Aim of the task | Write out word for word the stretch of lines from the one containing "collection date: 1974-02-09" through the one containing "elevation (m): 250", including both of those lines.

Provided records |

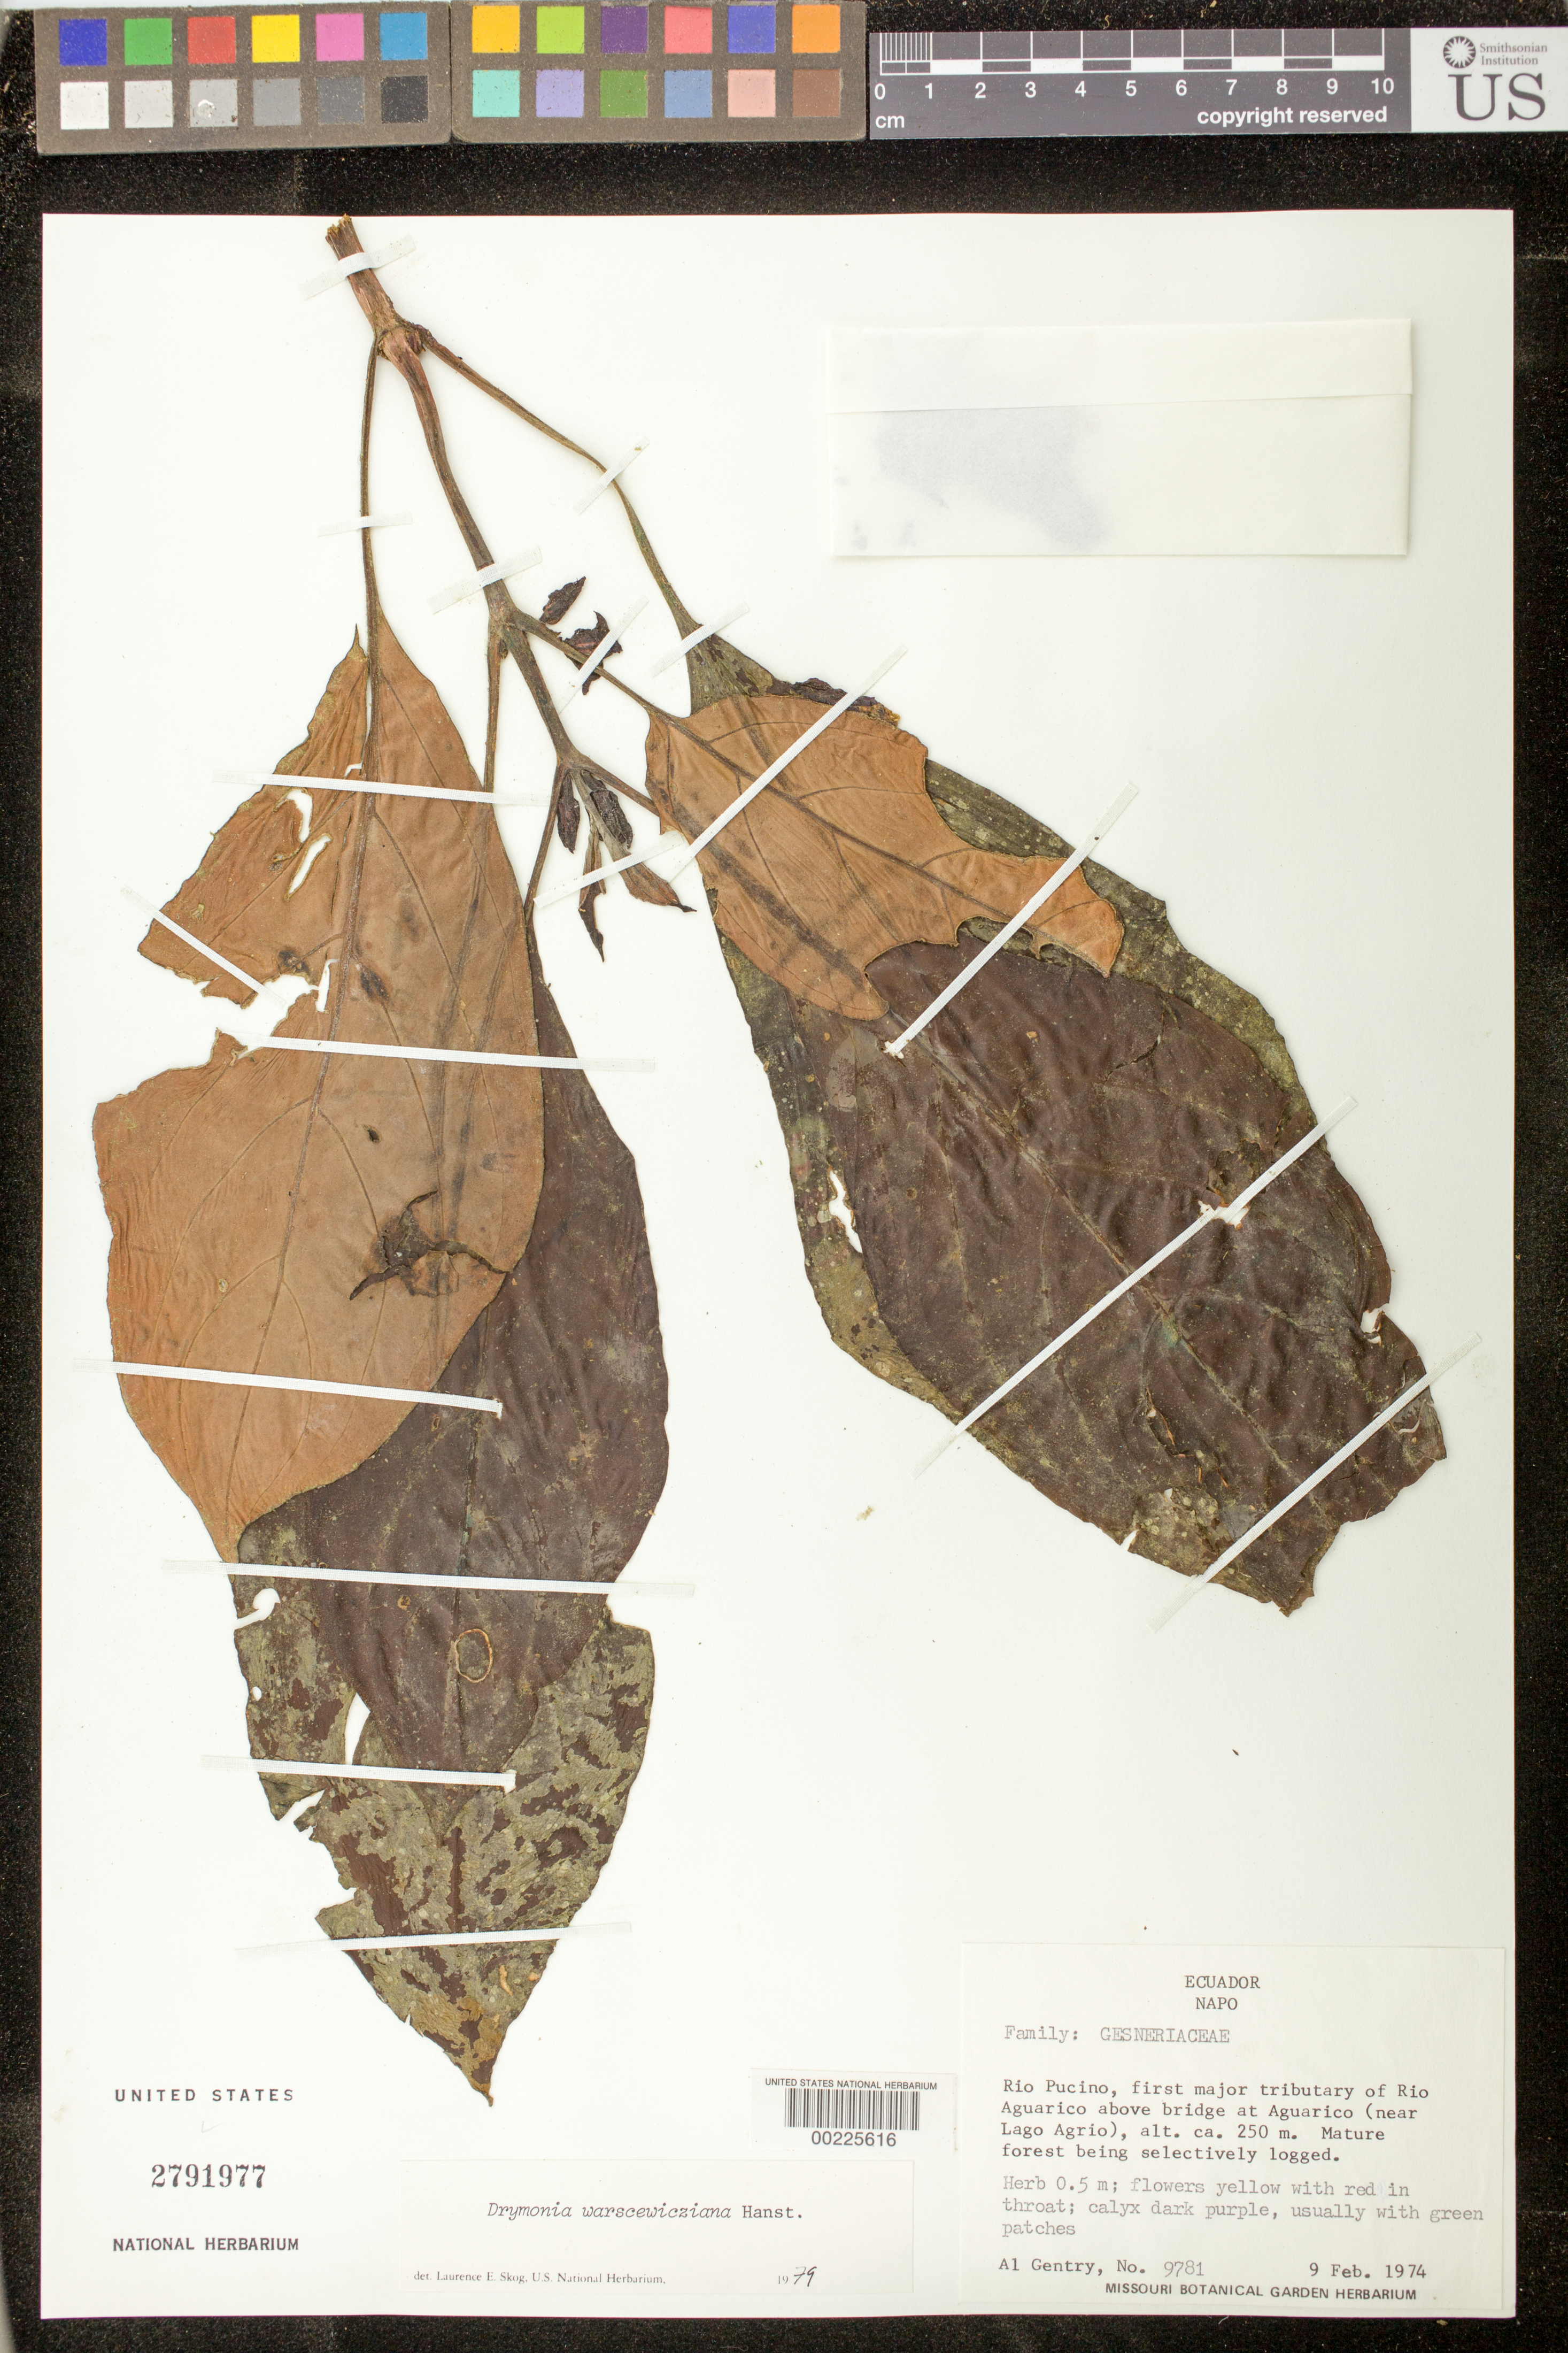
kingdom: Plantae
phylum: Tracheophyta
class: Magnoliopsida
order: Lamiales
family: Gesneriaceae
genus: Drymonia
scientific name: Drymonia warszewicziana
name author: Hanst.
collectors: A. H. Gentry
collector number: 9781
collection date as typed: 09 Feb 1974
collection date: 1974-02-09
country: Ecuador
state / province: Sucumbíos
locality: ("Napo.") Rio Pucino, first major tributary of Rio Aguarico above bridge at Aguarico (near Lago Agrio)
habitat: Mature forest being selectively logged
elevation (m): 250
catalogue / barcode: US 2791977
* * *
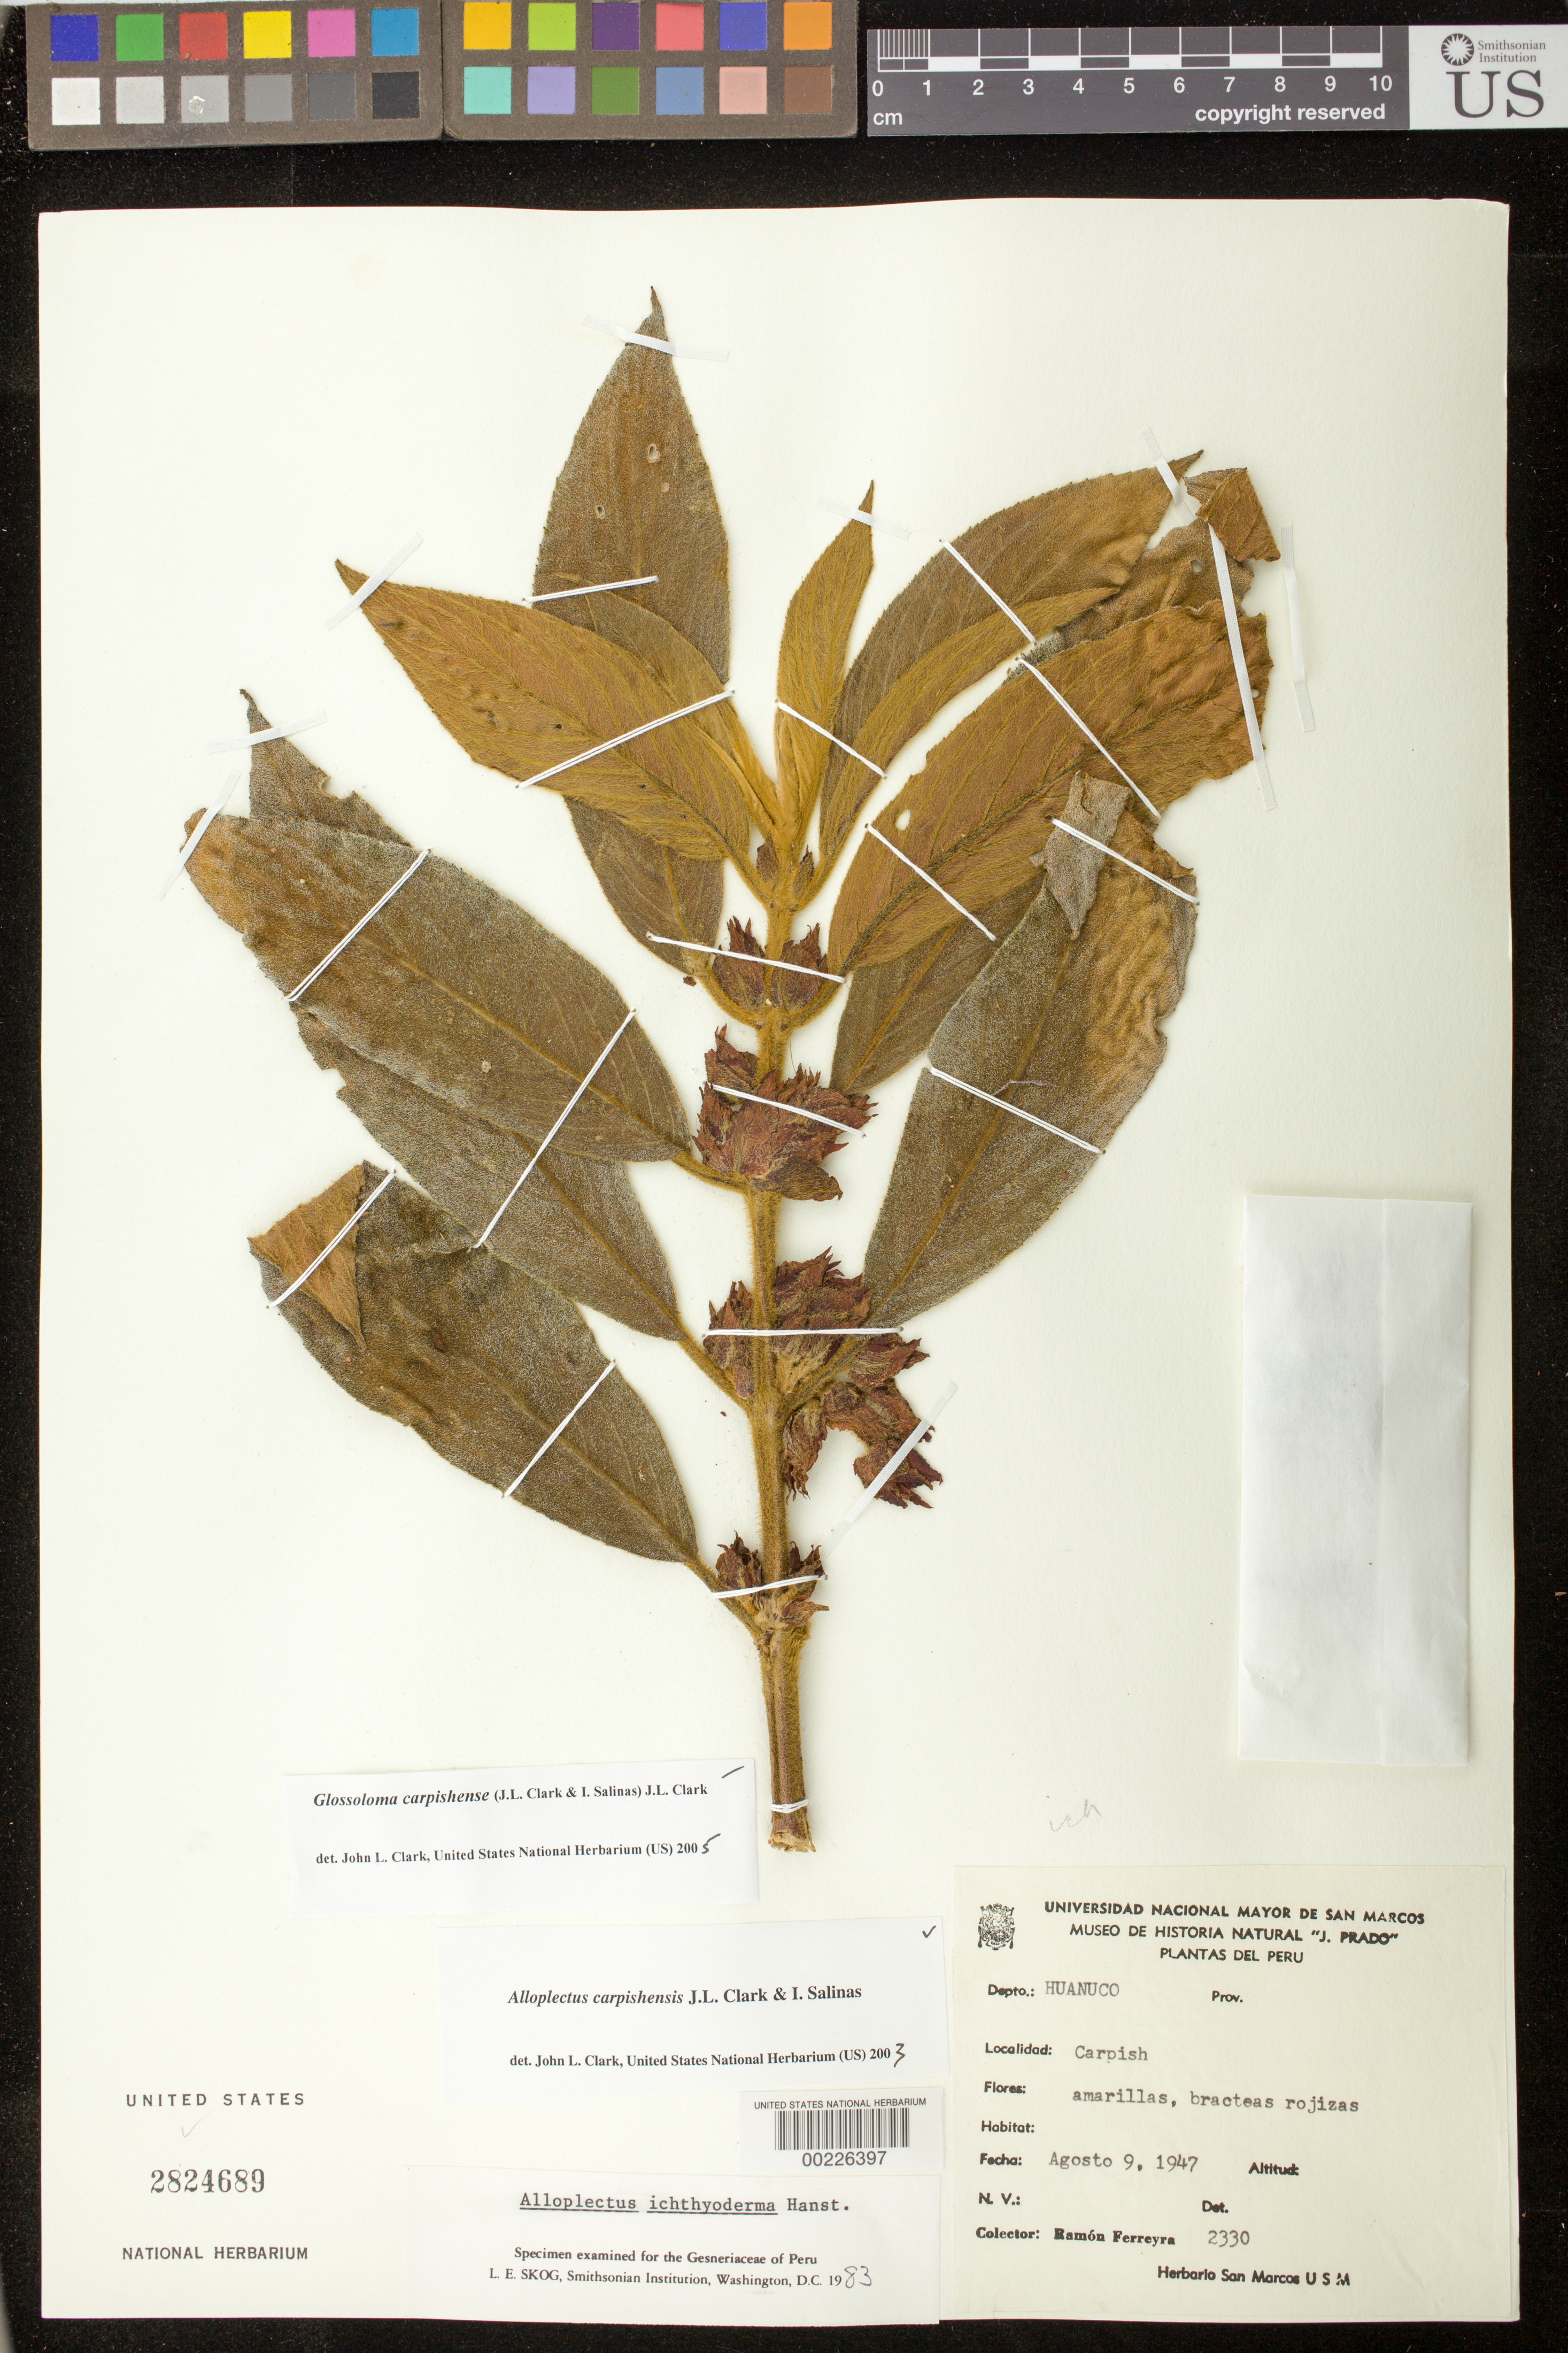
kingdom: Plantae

Task solution |
collection date: 1974-02-09
country: Ecuador
state / province: Sucumbíos
locality: ("Napo.") Rio Pucino, first major tributary of Rio Aguarico above bridge at Aguarico (near Lago Agrio)
habitat: Mature forest being selectively logged
elevation (m): 250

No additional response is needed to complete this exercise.